- **SET TASKS**
- 1) In the Zimbra disaster recovery post, why does the existing failover method become more of a burden as the mail stores grow? Answer in one to three sentences.
- 2) Pick up the Zimbra disaster recovery post after its final sentence and keep writing it.

- **EXCERPT PROVIDED**

==*==

We are a Zimbra Hosting Provider provider running a virtualised Zimbra farm on 7.2.1 presently; we also support multiple clients' virtualised Zimbra multi- and single-server environments. All of our storage is SAN-backed.

We are looking to improve our DR methodologies in the event a Sandy/Irene/Katrina or similar event takes, or is expected to take, down the primary data center site, and a failover to the secondary data center at least several hundred miles away is made.

Specifically, we are looking for a Zimbra-supported process which:
  1. is hypervisor agnostic (but which may rely on hypervisor-specific data transport tools).
  2. is data-safe (e.g. does not rely on rsyncing the entire /opt/zimbra tree without using LDIF to copy LDAP from the production to the DR site with Zimbra versions prior to 8).
  3. is, to the extent possible, Zimbra server-version agnostic.
  4. by leveraging intra-day transport of the redo logs, minimizes loss of data when failing over to the DR site.
  5. minimizes the time to "light up" a working DR site once a decision is made to failover.



Background
Historically our DR has relied on having cold standby Zimbra servers ready in the secondary data center; rsyncing the Zimbra NE backups from the primary to the secondary data center; running zmrestoreldap and zmrestoreoffline followed by making changes to public DNS to complete the failover. As the store sizes grow, this process consumes a great deal of inter-data center bandwidth (to rsync the backups) and increases the time to complete the failover as zmrestoreoffline takes a fair amount of time to do its work.

The Admin Guide points out (NE 7.2, April 2012 edition, page 239) that storage layer snapshots, in conjunction with zmplayredo, may be used as an alternative to Zimbra's own backup and restore feature by leveraging Zimbra's redo logs. But the Admin Guide does not lay out the entire redolog DR process to the extent it does for a Zimbra server replacement.

==*==

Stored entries
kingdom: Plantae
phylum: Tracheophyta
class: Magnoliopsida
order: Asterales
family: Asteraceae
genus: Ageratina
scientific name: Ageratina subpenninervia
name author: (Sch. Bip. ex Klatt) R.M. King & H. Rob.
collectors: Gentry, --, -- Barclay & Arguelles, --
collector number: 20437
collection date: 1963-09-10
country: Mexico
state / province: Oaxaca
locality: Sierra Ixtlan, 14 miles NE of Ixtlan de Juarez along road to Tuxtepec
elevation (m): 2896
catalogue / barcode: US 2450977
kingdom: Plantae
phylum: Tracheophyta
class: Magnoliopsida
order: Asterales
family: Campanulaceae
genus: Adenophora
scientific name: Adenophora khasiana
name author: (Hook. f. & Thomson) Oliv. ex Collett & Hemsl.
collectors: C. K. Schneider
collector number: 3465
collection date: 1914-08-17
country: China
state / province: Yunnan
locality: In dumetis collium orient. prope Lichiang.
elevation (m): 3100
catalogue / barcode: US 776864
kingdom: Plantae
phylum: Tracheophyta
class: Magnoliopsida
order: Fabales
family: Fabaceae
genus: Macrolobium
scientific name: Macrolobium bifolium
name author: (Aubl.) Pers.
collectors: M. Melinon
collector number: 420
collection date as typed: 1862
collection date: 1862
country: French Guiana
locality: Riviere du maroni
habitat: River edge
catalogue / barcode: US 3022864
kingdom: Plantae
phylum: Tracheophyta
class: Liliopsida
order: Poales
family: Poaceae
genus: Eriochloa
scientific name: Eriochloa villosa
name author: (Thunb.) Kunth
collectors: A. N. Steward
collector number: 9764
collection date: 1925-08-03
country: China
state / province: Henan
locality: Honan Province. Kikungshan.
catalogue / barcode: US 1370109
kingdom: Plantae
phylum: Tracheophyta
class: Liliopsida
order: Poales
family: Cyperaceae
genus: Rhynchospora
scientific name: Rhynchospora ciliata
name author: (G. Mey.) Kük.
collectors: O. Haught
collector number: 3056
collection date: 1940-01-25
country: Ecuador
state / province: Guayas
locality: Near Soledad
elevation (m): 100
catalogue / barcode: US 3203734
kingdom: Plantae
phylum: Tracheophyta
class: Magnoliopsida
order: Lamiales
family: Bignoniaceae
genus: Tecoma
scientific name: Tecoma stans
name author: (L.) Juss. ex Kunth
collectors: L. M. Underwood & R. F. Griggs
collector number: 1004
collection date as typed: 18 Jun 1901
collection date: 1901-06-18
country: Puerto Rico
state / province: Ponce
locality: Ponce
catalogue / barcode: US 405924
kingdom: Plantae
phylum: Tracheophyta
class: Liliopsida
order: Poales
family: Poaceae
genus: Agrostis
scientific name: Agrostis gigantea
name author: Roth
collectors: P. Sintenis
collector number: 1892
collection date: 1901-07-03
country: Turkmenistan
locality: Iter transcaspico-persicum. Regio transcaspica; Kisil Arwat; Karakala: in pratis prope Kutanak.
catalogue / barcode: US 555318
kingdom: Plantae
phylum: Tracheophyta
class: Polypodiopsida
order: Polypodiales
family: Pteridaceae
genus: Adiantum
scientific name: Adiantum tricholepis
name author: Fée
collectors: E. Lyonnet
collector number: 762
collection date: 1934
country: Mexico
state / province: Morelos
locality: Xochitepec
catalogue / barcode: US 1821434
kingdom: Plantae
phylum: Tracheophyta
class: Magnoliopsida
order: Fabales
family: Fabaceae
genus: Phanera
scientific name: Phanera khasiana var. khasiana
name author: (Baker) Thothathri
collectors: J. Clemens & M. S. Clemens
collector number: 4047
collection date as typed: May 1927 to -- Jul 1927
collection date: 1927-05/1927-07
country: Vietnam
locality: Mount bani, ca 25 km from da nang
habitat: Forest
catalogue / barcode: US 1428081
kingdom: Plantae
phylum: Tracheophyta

==*==

- **SET OF ANSWERS**
- 1) Rsyncing the Zimbra NE backups from the primary to the secondary data center uses a great deal of inter-data center bandwidth as the stores grow. The failover also takes longer, because zmrestoreoffline needs a fair amount of time to do its work.

- 2)
Consequently, we are starting this thread to try to document this redo log-based DR process. Once done, I'm happy to write a wiki article and suggest Zimbra mark it as Certified Documentation once they have QA'd it. We are seeing hardly any new Zimbra installs going on bare metal, so upgrading the documented DR processes to take advantage of hypervisor-related technologies seems timely. Please help!


Proposed High-Level DR Process
Reading between the lines of the above-mentioned Admin Guide process, we are contemplating testing the following process, and would be grateful for feedback from the community before we get too far ahead of ourselves here. At a high level, the process it seems to us would comprise:


One-Time or Infrequent Initialization Tasks
  1. Shorten the TTLs for all Zimbra server public DNS records, and/or use a third-party DNS provider who can orchestrate rapid DNS failover-based changes.
  2. On the production Zimbra servers, as root do a "chkconfig zimbra off", then as the zimbra user do a zmcontrol stop, shut down the virtual machine, note the exact time, take a hypervisor-level snapshot of the Zimbra virtual machines and then restart the virtual machines and Zimbra, and then as root run "chkconfig zimbra on".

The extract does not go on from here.